What you need to know about buy to let mortgages with an 80% LTV
Buy to let mortgages at 80% LTV
With fewer people being able to take that first step onto the housing ladder, the rental market has a constant demand. In addition to that, there is also a growing number of people who live in a location they like and then who work in the city during the week and so rent a small property while they are there. All of this means that it is perhaps one of the best times to start building up a property portfolio.
Don’t I need a 40% deposit?
Buy to let mortgages have changed a lot over the last few years, and one of those changes is that there are now buy to let mortgages available with much higher loan to value ratios that were available in the past. As long as you can demonstrate that the rent you receive will be at least 125% of your mortgage payments, which is usually done by consulting with estate agents in order to find out what similar properties are rented out for and also to establish the level of demand for the type of property you are planning to buy in the area you are planning to buy in. Therefore you can now find buy to let mortgages that only require a 20% deposit.

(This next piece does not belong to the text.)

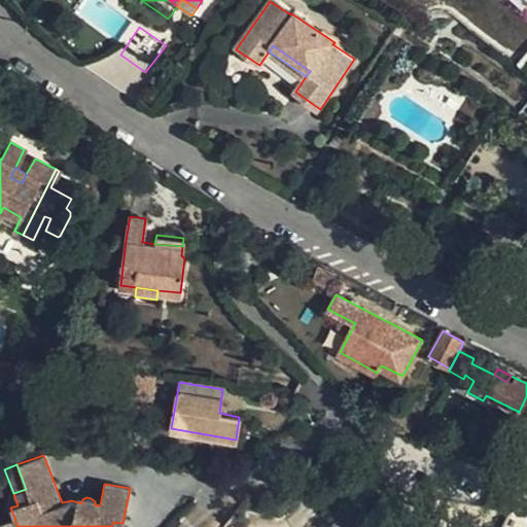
[(0,523),(1,526),(16,526),(14,518),(0,523)]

What are the interest rates like?
Buy to let mortgages have always traditionally had higher interest rates attached to them than residential mortgages, but even these have slowly reduced over the last few years. For an 80% loan to value ratio you can expect to pay between 4.5% and 5% on your mortgage if you opt for a two year fixed rate mortgage. The fees for these types of mortgage are very similar to those for residential mortgages with the average application fee being around £1000. You may also find that buy to let mortgages with higher loan to value ratios have more flexibility when it comes to making overpayments.
Length of fixed rate term
With indications that the Bank Base Rate could be set to start to rise again in 2018 this would be a good time to perhaps look at a longer term fixed rate mortgage that will keep your mortgage payments stable for five years rather than two. This way you will be able to ensure that you can make your mortgage payments with the rent that you have coming in without having to raise the rent.
Speak to the experts
Mortgage brokers have an indepth knowledge of the market
Taking on another property is not something you should do on a whim. Therefore in order to make sure that you are making your decision using the most up to date information you should speak to a mortgage broker who specialises in buy to let mortgages. They are likely to be aware of things that you are not as they work in the business and will have contacts and qualifications that will ensure that they are kept up to date with all of the latest changes in criteria.